Having a dual-listed company consisting of Unilever plc (ULVR.L) and Unilever N.V. (UNA.AS), it is based in London and Rotterdam respectively. 


Unilever has announced that Industria La Popular, a Guatemala-based company, has offered to buy its direct application soap bars business in Central America for an undisclosed sum.

The deal also includes a licence for Industria La Popular to use the brands Xtra, Surf, Unox, and Rinso.

However, the right to use these brands in the detergents category will be retained by Unilever, the FMCG giant said in its statement.

The transaction, expected to close in the second half of 2020, is subject to regulatory approvals by the local authorities.

Industria La Popular is a homecare and personal care business, that employs more than 2,000 people and offers around 15 brands.


Going Eco friendly:

Unilever aims to reduce the environmental footprint of their operations – including their offices and manufacturing sites – as their business grows.
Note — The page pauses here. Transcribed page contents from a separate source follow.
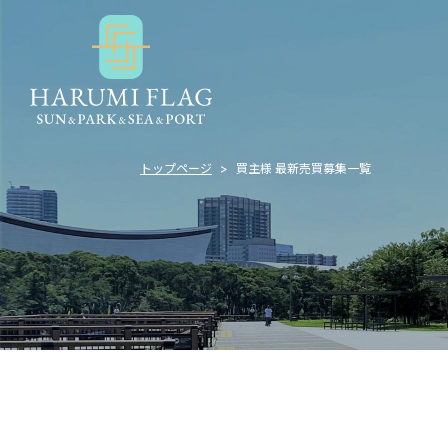
トップページ
買主様 最新売買募集一覧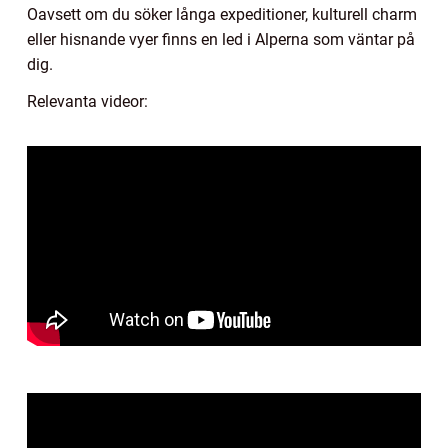
Oavsett om du söker långa expeditioner, kulturell charm
eller hisnande vyer finns en led i Alperna som väntar på
dig.
Relevanta videor:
The Unilever Sustainable Living Plan (USLP) sets out their greenhouse gas, water and waste reduction targets and our ambition to play a leadership role in the transition to a zero-carbon economy by becoming carbon positive in their operations by 2030, with the following timeline:

  • Source 100% of energy used across their operations from renewable sources by 2030.
  • Source all electricity purchased from the grid from renewable sources by 2020.
  • Eliminate coal from their energy mix by 2020.
  • Using more recycled plastic and finding other alternative materials
Share performance:

As can be seen from below chart shares of the company since the end of the great recession has rissen with approx. 400 percent.

On top of this the company, has increased its yearly dividend from 51.1 pence in 2006 to GBP 1.353 in 2018, as can be seen from below chart.

Based on the company’s fundamentals, P/E ratio of 14.8, strong balance sheet and the ability to increase its dividend payout YOY, we have a BUY RATING on the shares of the company.


We own shares of Unilever in our personal portfolio.

Last but not least, before taking any investment decision, always take your investment horizon and risk tolerance into consideration and keep in mind that; share prices don’t move in a straight line and that Past Performance Is Not Indicative Of Future Results.